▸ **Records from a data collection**
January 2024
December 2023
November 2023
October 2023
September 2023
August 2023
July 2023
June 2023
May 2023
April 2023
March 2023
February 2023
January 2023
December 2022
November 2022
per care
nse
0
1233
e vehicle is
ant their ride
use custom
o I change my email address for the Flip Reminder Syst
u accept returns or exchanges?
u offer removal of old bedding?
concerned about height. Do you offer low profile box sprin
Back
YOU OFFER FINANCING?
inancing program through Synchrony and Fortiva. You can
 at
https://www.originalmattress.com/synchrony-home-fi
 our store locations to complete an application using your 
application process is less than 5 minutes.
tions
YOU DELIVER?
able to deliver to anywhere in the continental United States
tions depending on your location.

▸ **Instruction**
Each entry needs to be given again exactly as it stands.

▸ **Answer box**
January 2024
December 2023
November 2023
October 2023
September 2023
August 2023
July 2023
June 2023
May 2023
April 2023
March 2023
February 2023
January 2023
December 2022
November 2022
per care
nse
0
1233
e vehicle is
ant their ride
use custom
o I change my email address for the Flip Reminder Syst
u accept returns or exchanges?
u offer removal of old bedding?
concerned about height. Do you offer low profile box sprin
Back
YOU OFFER FINANCING?
inancing program through Synchrony and Fortiva. You can
 at
https://www.originalmattress.com/synchrony-home-fi
 our store locations to complete an application using your 
application process is less than 5 minutes.
tions
YOU DELIVER?
able to deliver to anywhere in the continental United States
tions depending on your location.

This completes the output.